Now New York artist Phil Buehler, who describes himself as "a big fan of Stanley Kubrick and Stephen King", has self-published a book credited to Torrance, repeating the phrase throughout but formatting each page differently, using the words to create different shapes from zigzags to spirals.

"The idea has probably been marinating for years, because I loved the movie and the Stephen King book," said Buehler. "I'd just finished my own obsessive art project [and] it was an idea I had over the Christmas holidays."

He said he decided to stick to type and formatting that could have been created on a typewriter, with the first ten pages duplicating shots of Torrance's work from the film. "I thought 'if he continues to get crazier, what would those pages look like?'" he said. "I hit writer's block about 60 pages in, and I had to get to 80 - that went on for about a week." His fiancée, who had neither read the book nor seen the film, became a little concerned about his actions. "I finally showed her the movie, and she realised I wasn't really losing it," said Buehler.

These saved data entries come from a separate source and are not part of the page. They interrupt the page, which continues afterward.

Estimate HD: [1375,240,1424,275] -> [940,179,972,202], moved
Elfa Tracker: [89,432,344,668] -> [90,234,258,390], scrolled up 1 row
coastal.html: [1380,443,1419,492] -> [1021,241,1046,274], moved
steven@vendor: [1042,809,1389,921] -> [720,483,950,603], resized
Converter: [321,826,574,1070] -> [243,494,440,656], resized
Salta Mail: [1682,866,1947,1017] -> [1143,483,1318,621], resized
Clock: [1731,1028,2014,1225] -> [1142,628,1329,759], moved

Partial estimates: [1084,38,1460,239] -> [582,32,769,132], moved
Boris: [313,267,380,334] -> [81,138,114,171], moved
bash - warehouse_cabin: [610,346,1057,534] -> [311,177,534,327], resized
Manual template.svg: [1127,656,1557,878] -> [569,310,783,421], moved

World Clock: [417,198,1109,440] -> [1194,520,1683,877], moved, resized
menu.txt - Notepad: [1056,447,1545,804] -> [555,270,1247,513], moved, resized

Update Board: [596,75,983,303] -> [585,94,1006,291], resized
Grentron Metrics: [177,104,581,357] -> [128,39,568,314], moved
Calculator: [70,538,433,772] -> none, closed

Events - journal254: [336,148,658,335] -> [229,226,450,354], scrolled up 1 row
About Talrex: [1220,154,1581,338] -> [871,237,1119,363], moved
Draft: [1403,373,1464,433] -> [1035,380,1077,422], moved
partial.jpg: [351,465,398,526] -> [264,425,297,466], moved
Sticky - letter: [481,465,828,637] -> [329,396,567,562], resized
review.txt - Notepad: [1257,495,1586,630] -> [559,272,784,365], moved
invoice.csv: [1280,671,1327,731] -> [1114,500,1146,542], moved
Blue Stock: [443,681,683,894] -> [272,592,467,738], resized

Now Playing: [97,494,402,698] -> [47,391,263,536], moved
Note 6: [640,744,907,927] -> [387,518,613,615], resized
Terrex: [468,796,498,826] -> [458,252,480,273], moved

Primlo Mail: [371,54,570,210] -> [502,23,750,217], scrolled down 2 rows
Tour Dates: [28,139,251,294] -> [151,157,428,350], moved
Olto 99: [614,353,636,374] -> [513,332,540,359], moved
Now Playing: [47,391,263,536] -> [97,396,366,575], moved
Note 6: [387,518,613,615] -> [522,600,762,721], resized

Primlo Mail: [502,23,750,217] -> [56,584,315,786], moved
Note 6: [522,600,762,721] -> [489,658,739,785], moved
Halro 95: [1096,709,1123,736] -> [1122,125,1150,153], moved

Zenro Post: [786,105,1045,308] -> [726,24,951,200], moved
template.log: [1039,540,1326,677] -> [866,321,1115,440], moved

He's included a spoof review from the blog OverThinkingIt.com on the book's back jacket, which compares it to "the best of Beckett" in its "lack of forward momentum", and considers the struggles of the author, "heroically pitting himself against the Sisyphusean sentence". "It's that metatextual struggle of Man vs. Typewriter that gives this book its spellbinding power," the review says. "Some will dismiss it as simplistic; that's like dismissing a Pollack canvas as mere splatters of paint."

So far, Buehler says that around 1,000 people have viewed the book, for sale on Blurb.com for $8.95 in paperback, or $22.95 in hardback, and he's sold "a few" copies, with sales now starting to pick up steam. "A few people have asked me to sign it - they're looking it as a piece of art rather than a funny thing to give to a Kubrick fan," he said. "If you're not a Kubrick or King fan, you might not even get it."